Jamie Welborn, vice president of product management, soft surface, Mohawk, echoed a familiar refrain when he said he was “very concerned” about the state of inflation. “If consumers have to pay more for necessities like food and gas, it definitely impacts remodeling,” he explains. Other executives agreed. “It’s a natural concern as the cost of living rises, consumers will continue to scrutinize their discretionary spending more than ever,” said Mike Sanderson, vice president of marketing for Engineered Floors. “Flooring may not be considered a priority compared to, say, a family vacation.”

Chet Graham, president of Marquis Industries/Gulistan, acknowledged that while inflation will continue to reduce everyone’s discretionary spending, there is a glimmer of good news on the horizon. “We’re starting to see a leveling off in commodities, which should slow this market impact,” Graham explains. “As home startups slow, consumers will make decisions to stay in their homes longer and start home improvement projects. Carpet remains one of the cheapest upgrades.”

Shaw’s Upton noted that while inflation has contributed to a slowdown in retail traffic, he believes in the entrepreneurial spirit of independent retailers. “I like the tenacity of specialty stores. Their ability to be creative will win the day.”

Striking introductions

Engineered Floors’ DW Select Series Manuscript features a high-contrast geometric pattern that utilizes PureColor’s mass-dyed PET twistX technology.

The Dixie Group’s Masland Pedigree is new for 2022. “It’s a pattern with a beautiful linen look,” Nuckols said. “For a cartridge, it has a heavy face weight, so it feels really nice, comfortable. And it’s made with our EnVisionSD Pet Solutions nylon, so it delivers the best in durability and stain performance.”
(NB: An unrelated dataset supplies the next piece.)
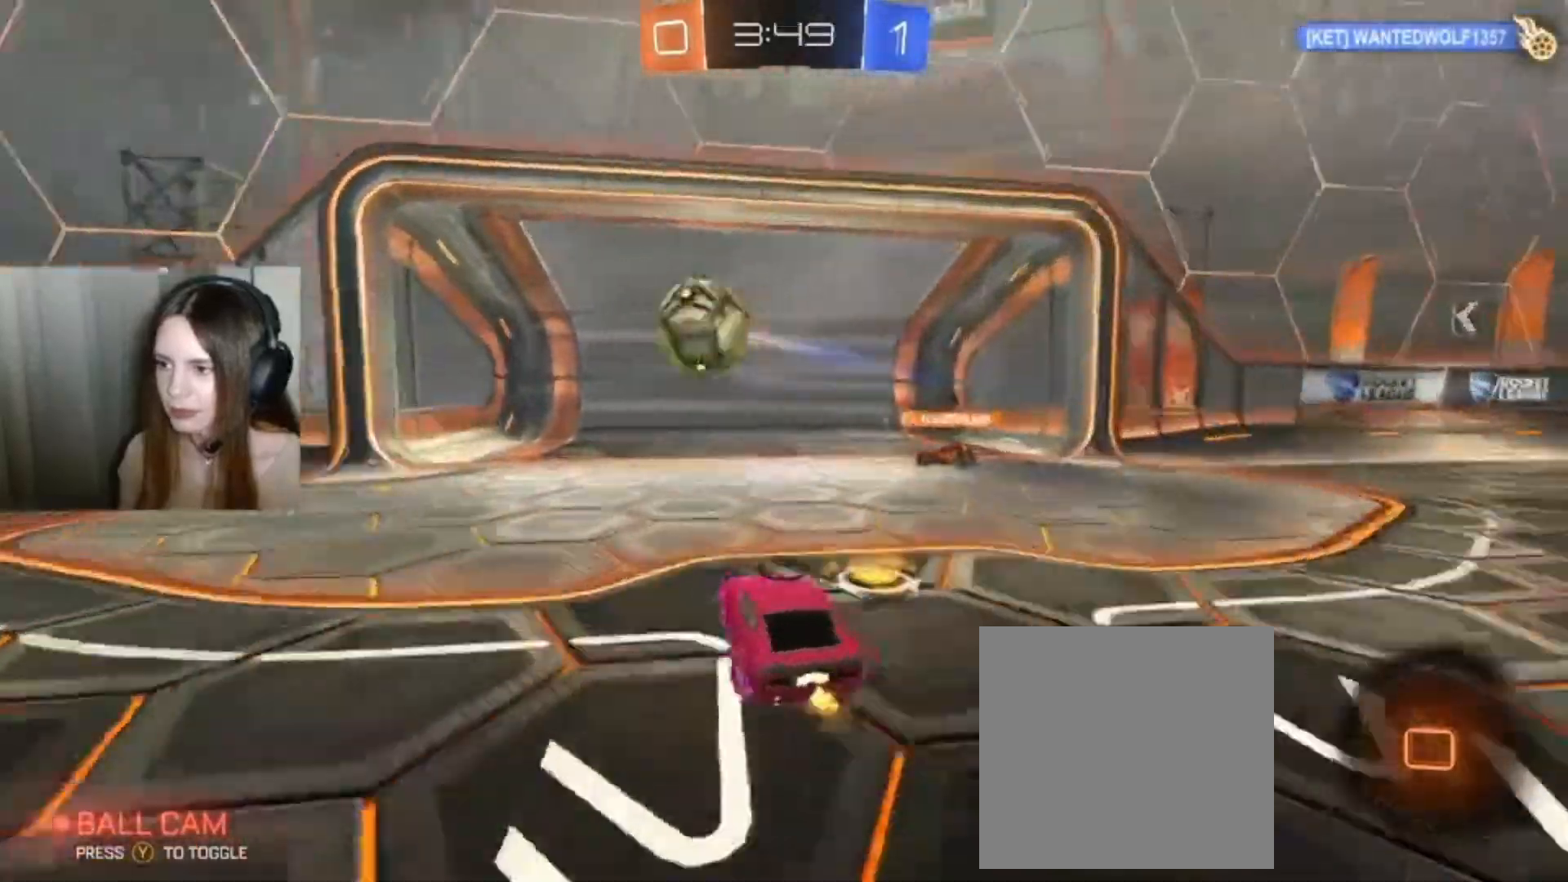
{"dt_ms": 500, "buttons": [], "left_stick": "down-left", "right_stick": "center", "events": [[100, "left_stick", "down-left"]]}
Fabrica Ithaca is a new, eye-catching Colorpoint pattern. Ithaca is made of EnVision Nylon and presents an impressive abstract pattern, Fabrica color line and visual interest.
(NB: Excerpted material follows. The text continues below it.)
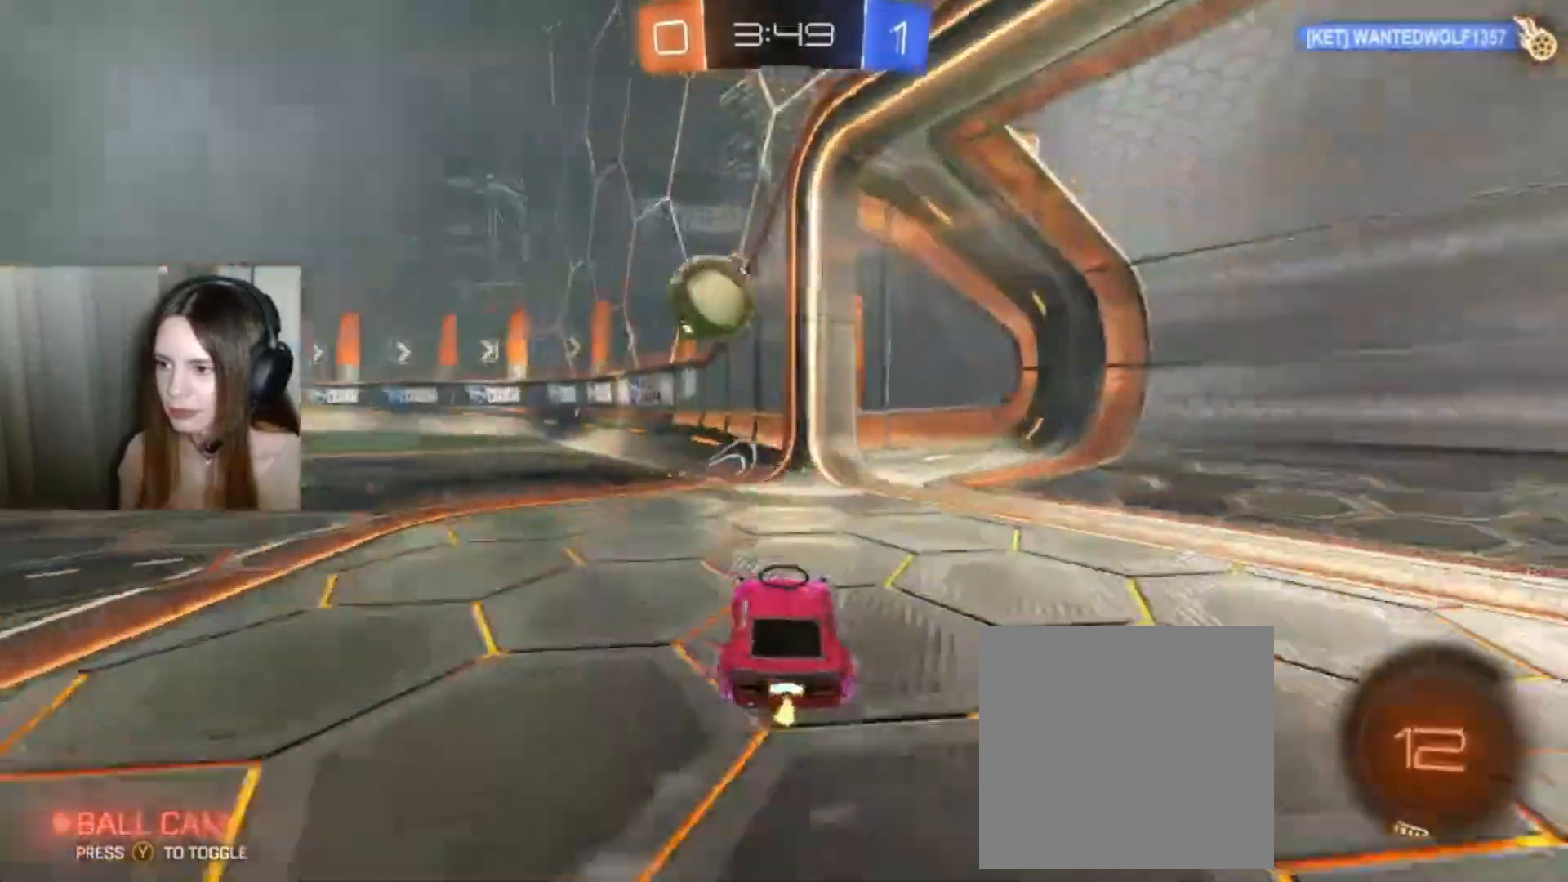
{"dt_ms": 500, "buttons": ["B", "R2"], "left_stick": "center", "right_stick": "center", "events": [[267, "R2", "down"], [300, "B", "down"], [333, "left_stick", "left"], [433, "left_stick", "center"]]}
Engineered Floors’ most recent release, Manuscript, features a high-contrast geometric pattern that utilizes the company’s PureColor Solution-Dyed PET twistX technology. This color-enhanced MLCL (Multi-Level Cut Loop) pattern uses the latest tufting technology to create a visual suitable for bedrooms, living rooms and entertainment areas.

Mohawk’s Modern Story I, II and III is a good/better/best collection of EverStrand polyester with a clean and sleek construction with a great color line. One of the many new styles for Karastan is Artful Radiance, which is made from Kashmere nylon and offers an interesting texture made in part with ColorMax technology.

Pet Perfect+ carpets from Anderson Tuftex and Shaw Floors come with the added protection of LifeGuard spill-resistant technology. Shown is A/T’s Purrfect Match.

Pet Perfect and Pet Perfect+ carpets feature high-quality Shaw’s Anso fibers (in nylon and PET), in addition to stain/dirt protection and bleach/fade resistance. Pet Perfect+ carpets from A/T and Shaw Floors feature LifeGuard spill-resistant technology.

Stanton’s Tattersall II by Crescent has added five new colors as part of its fall launch. Tattersall II from Crescent, a division of Stanton, is made from 100% New Zealand wool and offers striking color combinations in a traditional fitted check design. Tattersall II can be used in a wall-to-wall installation, custom rug, stair runner or hallway runner.